--- To do ---
Exactly as they appear below, repeat the lines from the one with "наименование завода или товарный знак" through the one with "не отдадут, его можно просто посмотреть.", and no others.

Source data
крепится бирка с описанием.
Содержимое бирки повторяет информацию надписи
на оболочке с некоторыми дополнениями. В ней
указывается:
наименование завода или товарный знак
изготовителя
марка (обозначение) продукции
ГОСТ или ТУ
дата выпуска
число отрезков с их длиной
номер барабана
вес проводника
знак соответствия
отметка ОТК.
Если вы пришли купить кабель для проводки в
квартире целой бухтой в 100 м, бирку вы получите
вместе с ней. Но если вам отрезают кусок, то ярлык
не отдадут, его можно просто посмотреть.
==
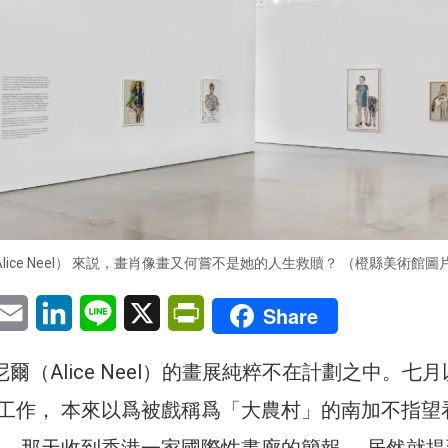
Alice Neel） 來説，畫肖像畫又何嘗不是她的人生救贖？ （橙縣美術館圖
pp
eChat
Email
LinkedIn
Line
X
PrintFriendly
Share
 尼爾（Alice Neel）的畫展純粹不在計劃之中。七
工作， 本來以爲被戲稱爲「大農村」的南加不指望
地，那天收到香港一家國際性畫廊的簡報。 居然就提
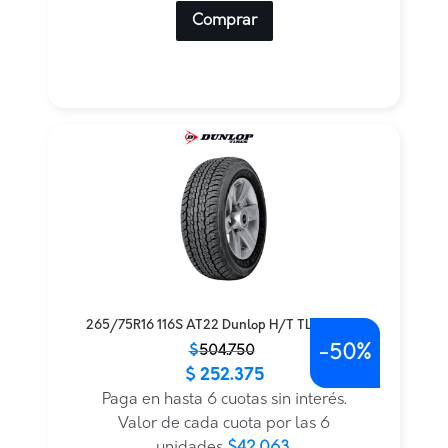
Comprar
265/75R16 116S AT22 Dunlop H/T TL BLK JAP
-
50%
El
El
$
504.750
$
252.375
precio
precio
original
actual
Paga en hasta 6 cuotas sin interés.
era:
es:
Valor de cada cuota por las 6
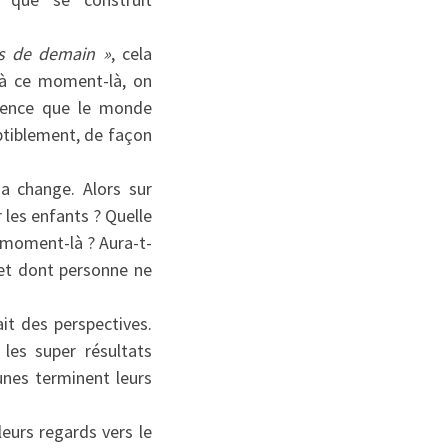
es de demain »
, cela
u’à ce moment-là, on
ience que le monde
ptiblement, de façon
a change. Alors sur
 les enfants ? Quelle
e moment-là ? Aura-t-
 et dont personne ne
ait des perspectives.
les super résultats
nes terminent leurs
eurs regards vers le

--- Task solution ---
наименование завода или товарный знак
изготовителя
марка (обозначение) продукции
ГОСТ или ТУ
дата выпуска
число отрезков с их длиной
номер барабана
вес проводника
знак соответствия
отметка ОТК.
Если вы пришли купить кабель для проводки в
квартире целой бухтой в 100 м, бирку вы получите
вместе с ней. Но если вам отрезают кусок, то ярлык
не отдадут, его можно просто посмотреть.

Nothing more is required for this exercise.